Overall, the program was a scintillating and enormously satisfying smorgasbord, but there were standout courses. For me, the no-holds barred performance by the FLUX Quartet of Toch's Quartet for Strings No. 11 was a revelation. The group played the work with the same attention to detail and intensity that most ensembles seem to reserve only for "established" masterpieces (when it was over, the second violinist's shirt was soaked through). Quoting notes I scribbled on my program, I found the performance, "riveting, crisply-inflected, gritty and sharply-etched." Above all it was thoroughly musical and richly expressive.

An errant hearing aid brought some humor to the proceedings when the FLUX returned in the second half for Haba's Quartet for Strings No. 2, an experimental work written using quarter tones (please submit technical questions to your local musicologist). Before the playing began, two of FLUX members attempted to recreate the pitch of the offending hearing aid with their instruments, eliciting a few hearty chuckles from the audience.
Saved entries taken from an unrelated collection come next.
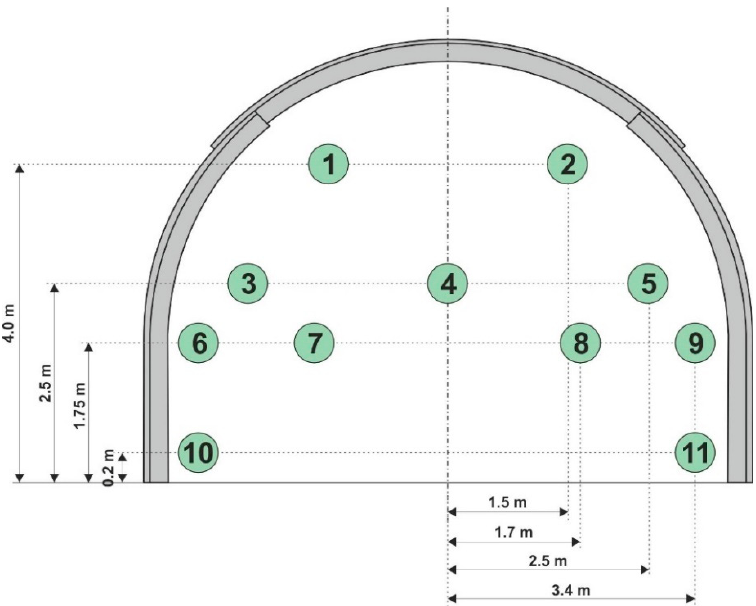
Figure 16. Location of measurement points in the cross-section for the analysis of methane concen- tration within the roadway.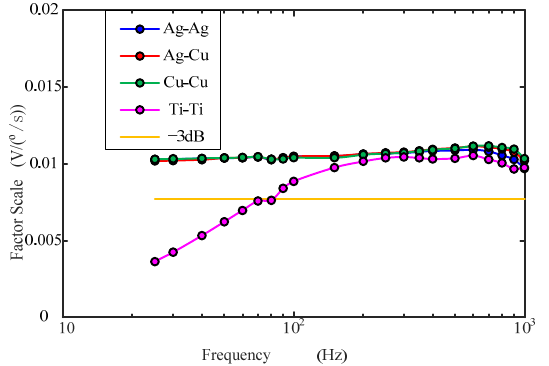
Figure 15. Factor Scale of MHD sensors with different material electrode fluid rings.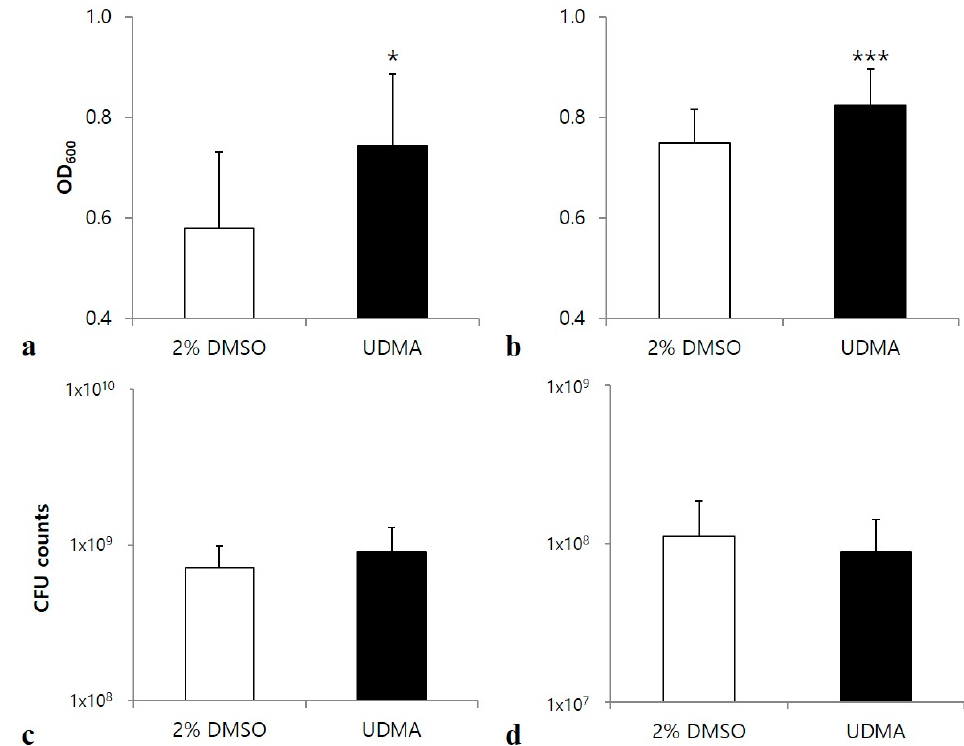
Figure 3. Development of biofilms of S. mutans UA159 grown in the presence and absence of UDMA on saliva-coated surfaces for 24 h. Absorbances were determined through the crystal violet assay of biofilms grown in a medium supplemented with glucose ( a ), or sucrose ( b ). Viable cells were counted after the cell growth in a glucose-containing medium ( c ), or sucrose-containing medium ( d ). DMSO was used as a vehicle for UDMA, and the cells grown in the absence of UDMA (2% DMSO) were used as the control. The data are expressed as the mean ± standard deviation values. * p < 0.05, *** p < 0.001; Mann–Whitney U test.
Orion Weiss's lively performances of Gershwin's Three Preludes for Piano added some swing to the affair, as did de Falla's jaunty, neo-classical Concerto for harpsichord, which ended the program.
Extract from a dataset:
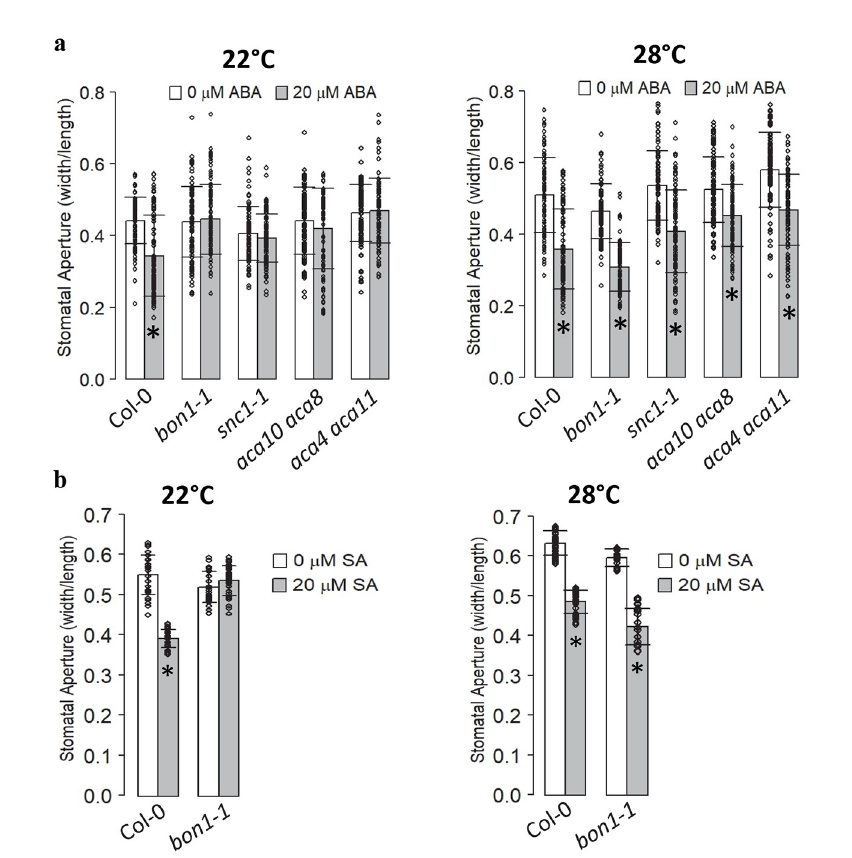
Fig 3. Autoimmune mutants exhibit a temperature-dependent stomatal closure defect in response to ABA and SA. Shown are stomatal apertures in response to 20 μ M ABA ( a ) or SA ( b ) at 22˚C and 28˚C after 1.5 hr incubation. Biological triplicates ( a , n = 90 stomata) or duplicates ( b , n = 60 stomata) were averaged and statistically analyzed with Student’s t test. Asterisks indicate statistically significant differences in stomata aperture between control and treatment ( p < 0.001). Error bars indicate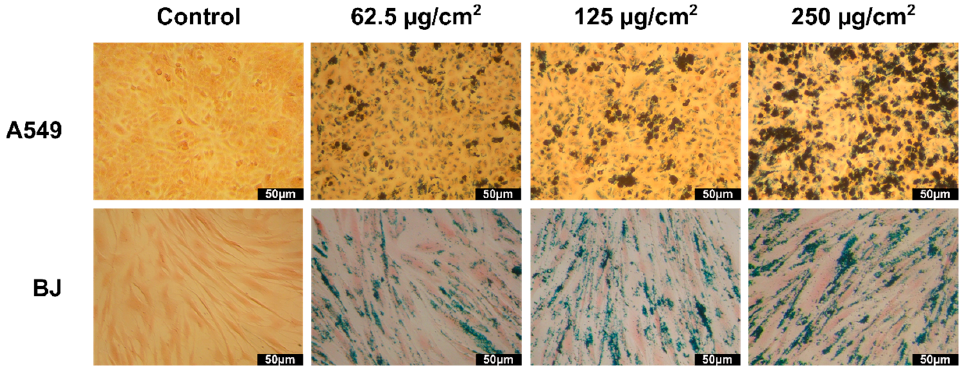
Figure 8. Microscopic images of A549 ( upper panels) and BJ ( lower panels) cells incubated with 62.5, 125, and 250 μ g/cm 2 ZnF02. Nanoparticles were stained with Prussian Blue.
I took a break before the evening concert with a short drive to neighboring Red Hook, where I feasted at the Flatiron restaurant on one of the most succulent ducks I've ever tasted (Spanish almonds and cherries flavored the sauce -- beyond delicious). While making small talk with the bartender and some other patrons, I was also tweeting about the imminent Apocalypse. That came in the form of Franz Schmidt's Das Buch mit sieben Siegeln (Book of the Seven Seals), which was on the evening program featuring Botstein conducting the American Symphony Orchestra and the Bard Festival Chorale. This Austrian composer is still relegated to the fringes of 20th century music history -- his support of the Nazi regime is obviously a cloud that darkens his posthumous reputation -- but this oratorio inspired by the New Testament's Book of the Revelation is clearly a major (though flawed) work that deserves to be heard.

At first, the conservative musical language seems to clash with the utter strangeness of St. John's biblical narrative. But as the work builds inexorably towards its massive final climaxes, Schmidt gives listeners a good enough shake to suggest the terror and splendor of the final judgment. Music critics Alex Ross of the New Yorker and Jeremy Eichler of the Boston Globe were sitting directly behind me, and just before we exited the theater I turned and said, "Remember, you experienced the end of the world at Bard."

On the way to my car I walked by the Spiegeltent in search of ice cream, which I was unable to procure. The place was packed. Some hard-thumping dance music was emanating from the building, and over the outdoor speakers, and there was a fairly long line to buy tickets to get in. It might have been the end of the world over at the Fisher Center, but the party was just getting started at the Spiegeltent.